1) Move down one slot on the ballot each round of the election, skipping
empty slots
2) Move down one slot on the ballot each round of the election, NOT skipping
empty slots
3) Move down one candidate each round of the election (cutoff is just below
that candidate, whatever rank they are at)

I have no emotional attachment to any of these (although the second one is
especially easy to explain, I think). I have no trouble believing the third
is the best. I'd just like a quick explanation as to what the third approach
offers that the others do not.

Alternative (1) makes the method fail the FBC, because raising Compromise makes third choice appear on the scene too soon, which discourages raising Compromise without lowering Favorite to delay the counting of third choice.

Alternatives (2) and (3) avoid this problem, but alternative (3) is designed for rankings where there are no fixed slots.

Personally, I prefer fixed slots A,B,C,D, and F standing for Excellent, Above Average, Average, Below Average, and Lousy, respectively.

I think that only rarely would it be necessary to lower the approval cutoff bar more than twice to get a 50% plus approval winner, so why have more than five levels?

Here's my proposal:

Each voter rates each candidate with an A, B, C, D, or F.

Also, a voter may mark a "plus" next to his favorite candidate.

The candidate with the highest median rating (ignoring plusses) wins.

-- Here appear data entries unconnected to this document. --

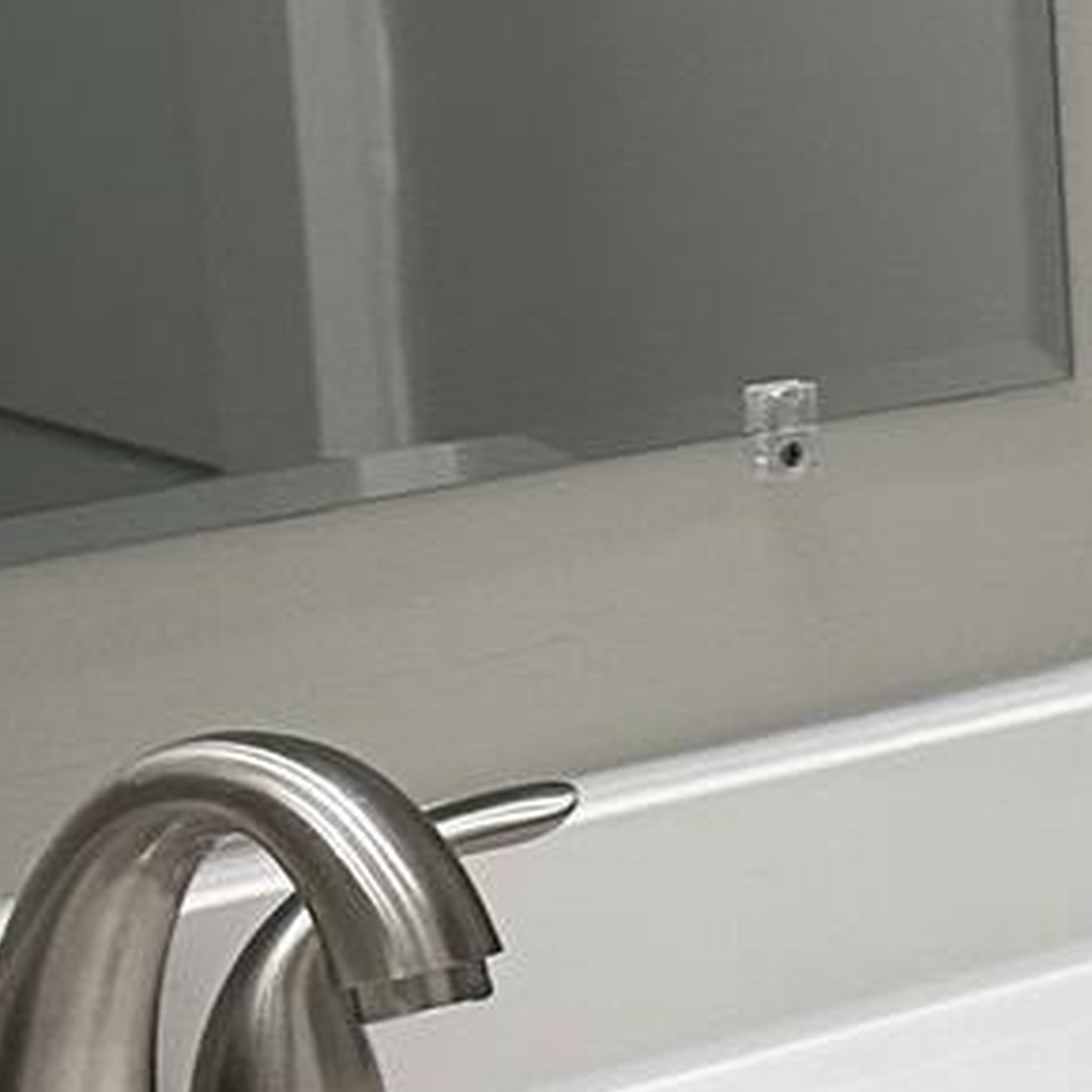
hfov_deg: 9.7
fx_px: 5354
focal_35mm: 150
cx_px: 2967
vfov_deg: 11.6
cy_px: 708
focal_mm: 6.86
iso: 125
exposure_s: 1/120
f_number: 1.78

If two candidates have the same median rating, then the one rated by the most voters at that grade or above is the winner.

Note that a candidate's median rating is the highest grade G (ignoring plusses) such that fewer than half of the ballots rate him below G.

In case of a tie, a random ballot is drawn.  The candidate marked plus on that ballot picks the winner from among the tied candidates.

Why not just break the tie by choosing the tied candidate with the most plusses?  Because that would violate the FBC.  If you thought that your Compromise had a much greater chance of being one of the tied candidates than Favorite, then you would be tempted to assign your plus to Compromise rather than waste it on Favorite.  This would be a clear betrayal of Favorite.

For those who don't think the plus is important, consider these two cases:

(1) Your ballot is not pivotal (the most likely case).  In this case your ballot makes no difference in the outcome, but it does give moral support in one degree or another to one or more candidates.  In this case you will be glad you had the opportunity to distinguish Favorite with a plus mark, since that shows maximal moral support for Favorite, and no other candidate gets this maximal moral support from you.

(2) Your ballot is pivotal. In other words, it is a tie maker or a tie breaker.  If it is a tie maker, then there is a possibility it will be drawn in the tie breaking process.  If that happens, it makes a big difference who you marked with the plus.  If this Favorite is one of the tied candidates, then your ballot tips it in his favor.  Otherwise, your favorite gets to pick which of the tied candidates wins.